• WHAT YOU NEED TO DO
The pictures do not belong in the copy. Restate all of the records word for word.

• INPUT RECORDS
■ ■ ■ ■ ■

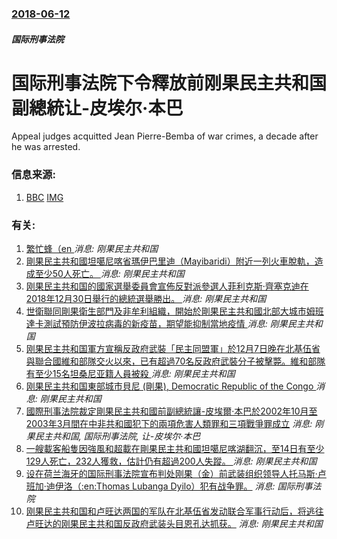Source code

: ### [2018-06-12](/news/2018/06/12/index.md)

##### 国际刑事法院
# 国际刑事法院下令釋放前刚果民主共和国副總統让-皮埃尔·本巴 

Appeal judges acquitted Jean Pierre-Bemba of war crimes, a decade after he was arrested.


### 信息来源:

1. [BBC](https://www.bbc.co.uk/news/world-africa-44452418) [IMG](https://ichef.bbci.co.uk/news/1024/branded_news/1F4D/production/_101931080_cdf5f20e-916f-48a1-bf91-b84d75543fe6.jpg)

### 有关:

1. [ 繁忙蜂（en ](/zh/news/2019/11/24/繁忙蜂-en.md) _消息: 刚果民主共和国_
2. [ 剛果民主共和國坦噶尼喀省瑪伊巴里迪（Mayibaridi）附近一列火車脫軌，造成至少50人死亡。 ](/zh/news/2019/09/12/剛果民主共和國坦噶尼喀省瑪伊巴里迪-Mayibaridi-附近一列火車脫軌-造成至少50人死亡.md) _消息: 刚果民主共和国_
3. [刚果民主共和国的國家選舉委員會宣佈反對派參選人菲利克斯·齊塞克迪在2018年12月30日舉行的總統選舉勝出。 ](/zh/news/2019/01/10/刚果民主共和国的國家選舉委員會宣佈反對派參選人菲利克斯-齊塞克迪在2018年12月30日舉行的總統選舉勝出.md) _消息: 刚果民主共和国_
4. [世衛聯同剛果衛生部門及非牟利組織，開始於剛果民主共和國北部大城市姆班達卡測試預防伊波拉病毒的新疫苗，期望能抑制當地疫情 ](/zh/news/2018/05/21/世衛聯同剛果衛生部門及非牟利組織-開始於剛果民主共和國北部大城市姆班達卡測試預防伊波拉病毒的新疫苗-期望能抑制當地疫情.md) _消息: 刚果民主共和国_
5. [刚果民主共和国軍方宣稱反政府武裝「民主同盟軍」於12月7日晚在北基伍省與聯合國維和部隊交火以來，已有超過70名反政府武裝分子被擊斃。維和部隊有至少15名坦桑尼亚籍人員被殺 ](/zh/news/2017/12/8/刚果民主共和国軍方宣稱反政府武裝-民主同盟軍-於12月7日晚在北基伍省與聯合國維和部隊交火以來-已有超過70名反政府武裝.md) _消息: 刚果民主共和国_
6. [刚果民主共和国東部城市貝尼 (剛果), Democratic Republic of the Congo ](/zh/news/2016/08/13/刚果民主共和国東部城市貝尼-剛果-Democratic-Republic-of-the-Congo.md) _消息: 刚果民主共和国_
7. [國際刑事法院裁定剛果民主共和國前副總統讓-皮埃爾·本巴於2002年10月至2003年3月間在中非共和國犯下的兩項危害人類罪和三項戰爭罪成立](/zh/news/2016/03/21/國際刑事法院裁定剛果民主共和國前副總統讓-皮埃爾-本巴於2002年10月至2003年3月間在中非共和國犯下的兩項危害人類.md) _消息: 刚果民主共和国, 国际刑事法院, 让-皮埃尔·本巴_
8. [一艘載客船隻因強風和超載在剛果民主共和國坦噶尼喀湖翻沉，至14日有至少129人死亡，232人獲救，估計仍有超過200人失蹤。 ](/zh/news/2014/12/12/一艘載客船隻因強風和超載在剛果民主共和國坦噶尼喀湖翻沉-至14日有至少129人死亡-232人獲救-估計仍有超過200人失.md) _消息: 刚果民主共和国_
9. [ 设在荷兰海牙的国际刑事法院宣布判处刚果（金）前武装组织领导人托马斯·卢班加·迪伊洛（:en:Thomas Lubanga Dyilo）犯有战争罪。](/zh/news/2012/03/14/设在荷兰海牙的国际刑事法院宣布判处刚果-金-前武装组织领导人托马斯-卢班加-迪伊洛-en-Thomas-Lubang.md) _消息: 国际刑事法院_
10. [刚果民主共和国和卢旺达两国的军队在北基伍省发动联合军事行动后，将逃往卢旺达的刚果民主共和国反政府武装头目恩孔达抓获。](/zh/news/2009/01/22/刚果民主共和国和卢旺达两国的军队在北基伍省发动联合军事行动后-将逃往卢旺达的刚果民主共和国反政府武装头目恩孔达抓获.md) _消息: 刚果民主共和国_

■ ■ ■ ■ ■

• EXERCISE SOLUTION
Source code

: ### [2018-06-12](/news/2018/06/12/index.md)

##### 国际刑事法院
# 国际刑事法院下令釋放前刚果民主共和国副總統让-皮埃尔·本巴 

Appeal judges acquitted Jean Pierre-Bemba of war crimes, a decade after he was arrested.


### 信息来源:

1. [BBC](https://www.bbc.co.uk/news/world-africa-44452418) [IMG](https://ichef.bbci.co.uk/news/1024/branded_news/1F4D/production/_101931080_cdf5f20e-916f-48a1-bf91-b84d75543fe6.jpg)

### 有关:

1. [ 繁忙蜂（en ](/zh/news/2019/11/24/繁忙蜂-en.md) _消息: 刚果民主共和国_
2. [ 剛果民主共和國坦噶尼喀省瑪伊巴里迪（Mayibaridi）附近一列火車脫軌，造成至少50人死亡。 ](/zh/news/2019/09/12/剛果民主共和國坦噶尼喀省瑪伊巴里迪-Mayibaridi-附近一列火車脫軌-造成至少50人死亡.md) _消息: 刚果民主共和国_
3. [刚果民主共和国的國家選舉委員會宣佈反對派參選人菲利克斯·齊塞克迪在2018年12月30日舉行的總統選舉勝出。 ](/zh/news/2019/01/10/刚果民主共和国的國家選舉委員會宣佈反對派參選人菲利克斯-齊塞克迪在2018年12月30日舉行的總統選舉勝出.md) _消息: 刚果民主共和国_
4. [世衛聯同剛果衛生部門及非牟利組織，開始於剛果民主共和國北部大城市姆班達卡測試預防伊波拉病毒的新疫苗，期望能抑制當地疫情 ](/zh/news/2018/05/21/世衛聯同剛果衛生部門及非牟利組織-開始於剛果民主共和國北部大城市姆班達卡測試預防伊波拉病毒的新疫苗-期望能抑制當地疫情.md) _消息: 刚果民主共和国_
5. [刚果民主共和国軍方宣稱反政府武裝「民主同盟軍」於12月7日晚在北基伍省與聯合國維和部隊交火以來，已有超過70名反政府武裝分子被擊斃。維和部隊有至少15名坦桑尼亚籍人員被殺 ](/zh/news/2017/12/8/刚果民主共和国軍方宣稱反政府武裝-民主同盟軍-於12月7日晚在北基伍省與聯合國維和部隊交火以來-已有超過70名反政府武裝.md) _消息: 刚果民主共和国_
6. [刚果民主共和国東部城市貝尼 (剛果), Democratic Republic of the Congo ](/zh/news/2016/08/13/刚果民主共和国東部城市貝尼-剛果-Democratic-Republic-of-the-Congo.md) _消息: 刚果民主共和国_
7. [國際刑事法院裁定剛果民主共和國前副總統讓-皮埃爾·本巴於2002年10月至2003年3月間在中非共和國犯下的兩項危害人類罪和三項戰爭罪成立](/zh/news/2016/03/21/國際刑事法院裁定剛果民主共和國前副總統讓-皮埃爾-本巴於2002年10月至2003年3月間在中非共和國犯下的兩項危害人類.md) _消息: 刚果民主共和国, 国际刑事法院, 让-皮埃尔·本巴_
8. [一艘載客船隻因強風和超載在剛果民主共和國坦噶尼喀湖翻沉，至14日有至少129人死亡，232人獲救，估計仍有超過200人失蹤。 ](/zh/news/2014/12/12/一艘載客船隻因強風和超載在剛果民主共和國坦噶尼喀湖翻沉-至14日有至少129人死亡-232人獲救-估計仍有超過200人失.md) _消息: 刚果民主共和国_
9. [ 设在荷兰海牙的国际刑事法院宣布判处刚果（金）前武装组织领导人托马斯·卢班加·迪伊洛（:en:Thomas Lubanga Dyilo）犯有战争罪。](/zh/news/2012/03/14/设在荷兰海牙的国际刑事法院宣布判处刚果-金-前武装组织领导人托马斯-卢班加-迪伊洛-en-Thomas-Lubang.md) _消息: 国际刑事法院_
10. [刚果民主共和国和卢旺达两国的军队在北基伍省发动联合军事行动后，将逃往卢旺达的刚果民主共和国反政府武装头目恩孔达抓获。](/zh/news/2009/01/22/刚果民主共和国和卢旺达两国的军队在北基伍省发动联合军事行动后-将逃往卢旺达的刚果民主共和国反政府武装头目恩孔达抓获.md) _消息: 刚果民主共和国_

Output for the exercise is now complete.